Firms urged to speak out about their Brexit issues without fear of political perception
Businesses should come clean about the difficulties they are facing as a result of Brexit and the impact it will have on consumers, the Square Mile's governing body has said.
Catherine McGuinness, head of policy at the City of London Corporation, said that business leaders speaking up about challenges is a sign of realism rather than politics.
"I don't think that's being political," she said.
"I think that saying Brexit is very difficult and there are real problems here and we need to sort out a sensible way isn't necessarily being political, I think that's the reality.
"And I think it is useful when business tells us that's the reality and it's going to have these implications for customers."

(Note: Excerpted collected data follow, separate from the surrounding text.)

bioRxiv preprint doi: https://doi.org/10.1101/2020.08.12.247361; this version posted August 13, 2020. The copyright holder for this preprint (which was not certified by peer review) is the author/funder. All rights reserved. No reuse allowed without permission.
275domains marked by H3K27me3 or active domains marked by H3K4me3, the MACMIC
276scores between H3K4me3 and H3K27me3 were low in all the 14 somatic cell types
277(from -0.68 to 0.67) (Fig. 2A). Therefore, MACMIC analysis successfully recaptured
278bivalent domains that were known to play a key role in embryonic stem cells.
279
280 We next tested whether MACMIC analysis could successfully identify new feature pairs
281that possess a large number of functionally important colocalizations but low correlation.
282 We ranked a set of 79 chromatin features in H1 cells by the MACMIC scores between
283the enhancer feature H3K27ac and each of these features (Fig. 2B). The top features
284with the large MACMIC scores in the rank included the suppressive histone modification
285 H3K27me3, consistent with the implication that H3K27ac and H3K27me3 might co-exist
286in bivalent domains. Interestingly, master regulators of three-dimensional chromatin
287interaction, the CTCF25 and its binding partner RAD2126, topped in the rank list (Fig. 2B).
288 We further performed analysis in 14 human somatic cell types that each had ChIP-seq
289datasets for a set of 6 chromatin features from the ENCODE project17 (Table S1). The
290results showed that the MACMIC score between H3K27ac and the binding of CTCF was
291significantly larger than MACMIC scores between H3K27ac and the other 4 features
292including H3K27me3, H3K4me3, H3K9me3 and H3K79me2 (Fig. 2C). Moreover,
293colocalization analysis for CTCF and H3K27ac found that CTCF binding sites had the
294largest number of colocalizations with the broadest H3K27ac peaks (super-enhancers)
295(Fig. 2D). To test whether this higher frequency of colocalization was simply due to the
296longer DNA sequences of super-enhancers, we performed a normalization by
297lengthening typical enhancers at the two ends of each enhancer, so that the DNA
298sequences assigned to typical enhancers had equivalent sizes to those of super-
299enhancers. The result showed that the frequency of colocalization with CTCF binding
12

Ms McGuinness explained that the corporation supported Remain before the referendum but has since "adopted a pragmatic approach" and is working with the financial sector to identify issues and "possible solutions".
Few financial services firms and a minority of business leaders have come out to say that the EU divorce will leave their companies in a better position, the most prominent of which have included the Wetherspoon pub chain chairman Tim Martin and entrepreneur James Dyson. Mr Martin has accused Remain figures of being too negative and claims the Brexit process is unlikely to have an adverse effect on the UK economy as companies will be able to replace EU suppliers with international alternatives, while Leave campaigner Mr Dyson has said he believes 90% of future growth would come from outside the EU.
The City of London Corporation has been calling for a comprehensive free trade agreement with the EU which would cover financial services through mutual recognition, meaning financial firms will not have to rely on equivalence - which requires approval by the bloc and could be revoked.